Met police spied on UK justice campaigns- report
Undercover officers gathered and retained information on 17 justice campaigns, including a family whose son was shot dead by the Metropolitan Police, a new report has found.
The damning report released by Operation Herne, found that the Special Demonstrations Squad (SDS), a specialist unit of undercover police officers, monitored the activity of campaigners protesting against the Met between 1970-2005.
While the report did not find clear evidence that the SDS deliberately targeted justice campaign groups, it heavily criticised the retention of information that did not have a clear link to crime or domestic extremism.
Most of the campaigns involved in the spying operation involved black males, who were either died or were poorly treated whilst in contact with the police.
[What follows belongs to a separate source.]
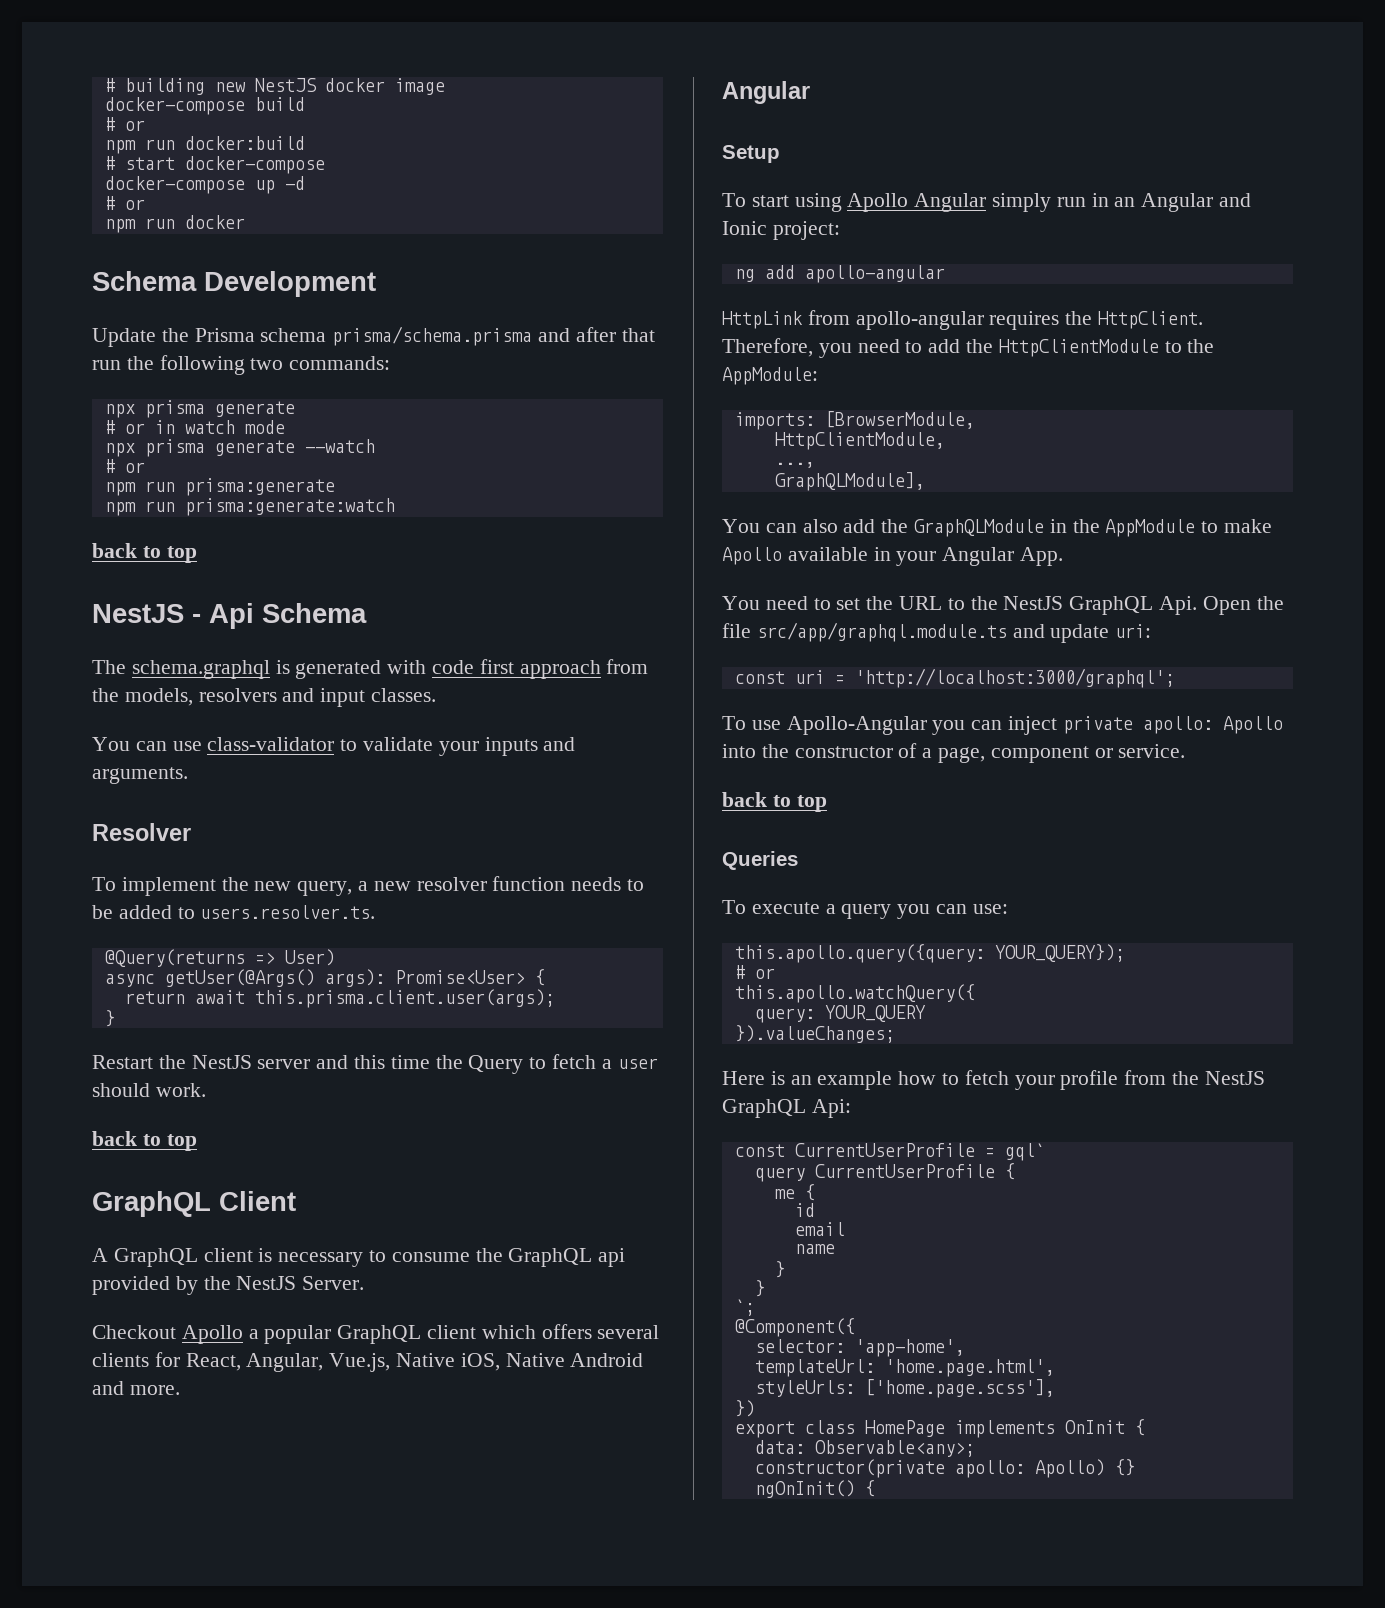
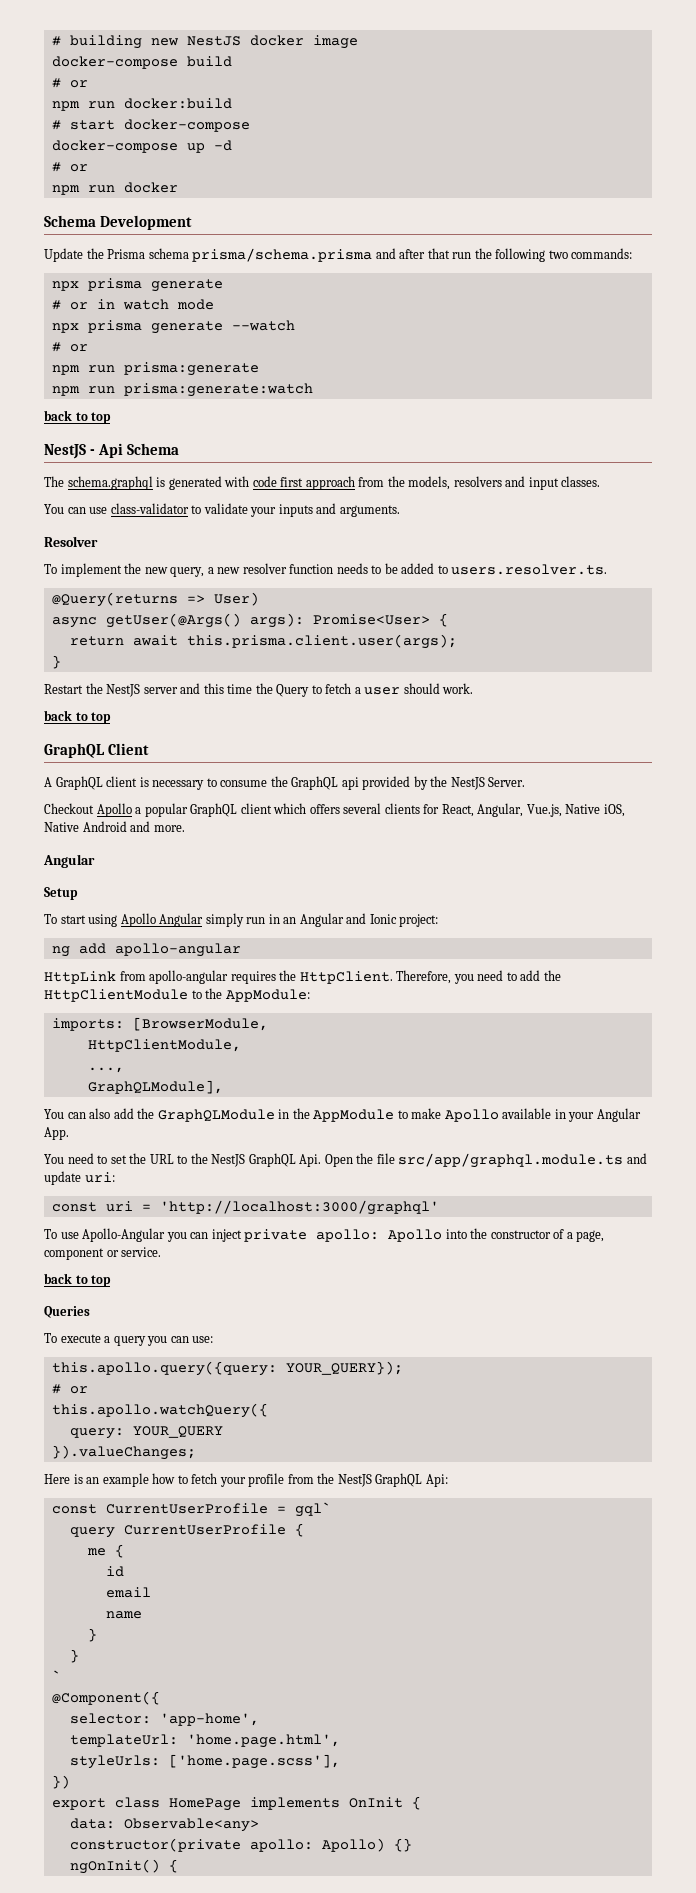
[854,668,1175,688] 'http://localhost:3000/graphql'; -> [159,1200,439,1215] 'http://localhost:3000/graphql'
[734,1299,755,1316] `; -> [51,1670,61,1681] `
[814,1440,975,1457] Observable<any>; -> [123,1818,259,1832] Observable<any>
While the report does not name all the campaigns targeted by the
SDS, it does mention the family of Jean Charles de Menezes, who
was shot to death by police in 2005, after he was suspected to be
a suicide bomber.
Menezes, a Brazillian electrician living in Stockwell, London, was killed weeks after the July 7th terrorist attacks in which 52 people were killed on London’s public transport system.
The report also mentions surveillance of the Stephen Lawrence campaign, who were highly critical of police conduct after his murder in 1993, leading to accusations that the metropolitan police were 'institutionally racist'.
The report goes on to say that the Met mismanaged the SDS unit, turning a blind eye to inappropriate behaviour including officers engaging in sexual relationships with female subjects they spied on.
"Over the 40 years that the unit existed, senior Metropolitan Police management of the day either knew nothing about the existence and activities of the unit or, when they did, they appeared to have allowed the SDS to exist in secret isolation in a manner that was complacent and possibly negligent" the report says.
According to the Operation’s leader, Chief Constable Mick Creedon, the campaigns targeted related to victims whose deaths came “as a result of deaths in police custody, following police contact and the victims of murders”.
CC Creedon also reaffirmed the Metropolitan Police’s commitment
to inform family members who were subject to surveillance,
admitting that it would be ‘distressing’ for bereaved families to
learn their details were secretly held.
"Unless the information could have prevented crime or disorder it should not have been retained" He added.
Activists supporting Harry Stanley, who was shot dead by police
in 1999 and Ricky Reel, who was killed in a racially motivated
attack in 1997 were also targeted.
The report also accounted for an unnamed individual planning to attend a funeral, despite the Met police acknowledging “there was no intelligence to indicate that the funeral would have been anything other than a dignified event”
Stating that the police operated outside their ‘nationally accepted guidelines’, The Met said it regretted "enormously" the distress caused, stating that information on campaigners that did not represent a national security threat should have been ‘weeded out’.
However, in an interview with BBC Radio 4, Creedon defended the SDS by saying its actions were "never, ever direct spying or undercover activity against these very peaceful, legitimate campaign groups".
He also said that spying was against the remit of the SDS, and that their purpose was to “ stop protest and try and make sure the capital was a safer place to live in."
Created in 1968, the SDS was initially funded by the Home Office in response to mass Anti-Vietnam war demonstrations in London, before being deployed to investigate other protests and public order demonstrations.
The unit was handed to the MPS, with the responsibility to inform authorities about suspected extremist organisations.
Following the publication of the report, a spokesperson for the De Menezes family called the Met’s spying operations of campaign groups “shameful”, and are considering taking legal action against Scotland Yard.
"It begs the question - what exactly were the police spying for?
We can only assume they were gathering information in an attempt
to discredit the family's campaign for justice in order to
deflect accountability for their own failings” they said.
The investigation is expected to continue for at least a year and will later report on the culture of the SDS in other UK operations.